Yann Moulier Boutang : Un article de Philippe Van Parijs lançait dès 1984 l’idée que l’allocation universelle pourrait servir de base à une politique sociale dans l’Union Européenne. Dix-huit ans plus tard, a-t-on avancé ? Comment voyez-vous l’émergence de ces thématiques dans les autres pays de l’Union ? Pouvez-vous faire le point sur les disparités, divergences ou convergences des systèmes d’État social au niveau européen ?
Laurent Geffroy : Les divergences des politiques nationales s’amenuisent depuis les années 1980 avec la mise en place de minima. Il faut préciser, au préalable, qu’en France les disparités ont été quelque peu amplifiées par la croyance en l’existence de modèles irréconciliables, béveridgiens (fondés sur l’aide sociale) et bismarkiens (fondés sur les assurances sociales). Les travaux, parmi beaucoup d’autres, de Gosta Esping-Endersen ont contribué à décloisonner ces traditions mythiques et ont accrédité l’idée de convergences possibles dans le cadre d’États post-industriels. Mais c’est la mise en place de dispositifs communs à de nombreux pays, au moins en matière d’aide sociale, qui aplanissent les divergences et confortent, dans une certaine mesure seulement, la perspective de l’allocation universelle. Détaillons.
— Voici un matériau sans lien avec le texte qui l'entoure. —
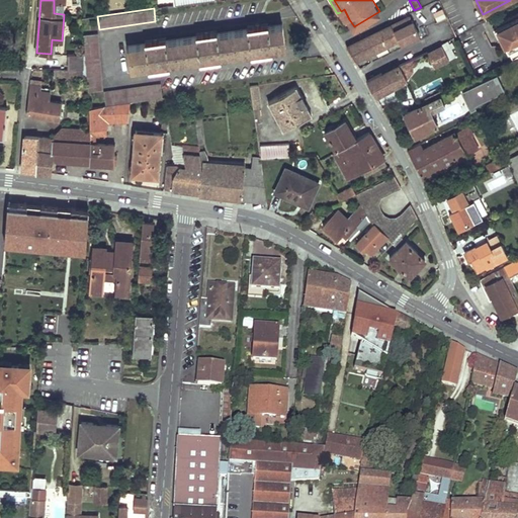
[(341,11),(340,12),(346,21),(349,19),(344,9),(341,11)]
Dans les années 1980 plusieurs pays de l’actuelle Union européenne ont mis en place, à l’échelle régionale (Italie, Espagne) ou nationale (France, Luxembourg) des revenus minimum. Ceux-ci, à l’instar du RMI ou du revenu minimum de la région basque espagnole, sont réservées de droit aux populations les plus précaires, mais conditionnés par des démarches d’insertion qui peuvent toutefois prendre de nombreuses formes. On peut considérer cette mise en place comme un premier pas vers l’allocation universelle, dans la mesure où les ressources minimales pour vivre ne sont plus garanties simplement à des catégories spécifiques de la population (handicapés, mère de famille seule, etc.) mais à chaque résident. A la fin de la décennie suivante se dessine une nouvelle tendance avec l’instauration du crédit d’impôt ou de l’impôt négatif dans quelques pays européens. Nous parlions plus haut de la France, mais nous pouvons évoquer les pays scandinaves ou l’Allemagne social-démocrate intéressée par la subvention aux bas salaires. Ces projets constituent un second pas vers l’allocation universelle, car ils n’imposent aucune contrepartie aux bénéficiaires de ces prestations et assurent un minimum par le biais fiscal. La comparaison esquissée ici doit toutefois être nuancée : ni le revenu minimum, qui cherche à mettre un terme aux situations les plus flagrantes de pauvreté, ni l’impôt négatif, qui vise à encourager les bénéficiaires de l’aide sociale à occuper ou rechercher un travail souvent mal rémunéré, ne partagent complètement les ambitions portées par le promoteurs de l’allocation universelle sur lesquelles nous sommes revenus. Seul le gouvernement des Pays-Bas s’est vraiment intéressé au projet et à ses implications en commandant plusieurs expertises dès les années 1980. En France, la commission Belorgey, en 1999, esquisse une réflexion intéressante en recommandant de garantir différents types de socles monétaires pour parer aux transformations du travail. Mais au final, l’allocation universelle est rejetée sans bénéficier d’un examen suffisamment rigoureux. Une réflexion riche manque surtout à l’échelle communautaire. Les projets pourtant ne manquent pas et on peut retenir deux principes : une harmonisation des procédures et des conditions d’accès au revenu, les montants variant suivant les États, et la fixation d’un socle monétaire inconditionnel, universel et uniforme à l’échelle de l’Union.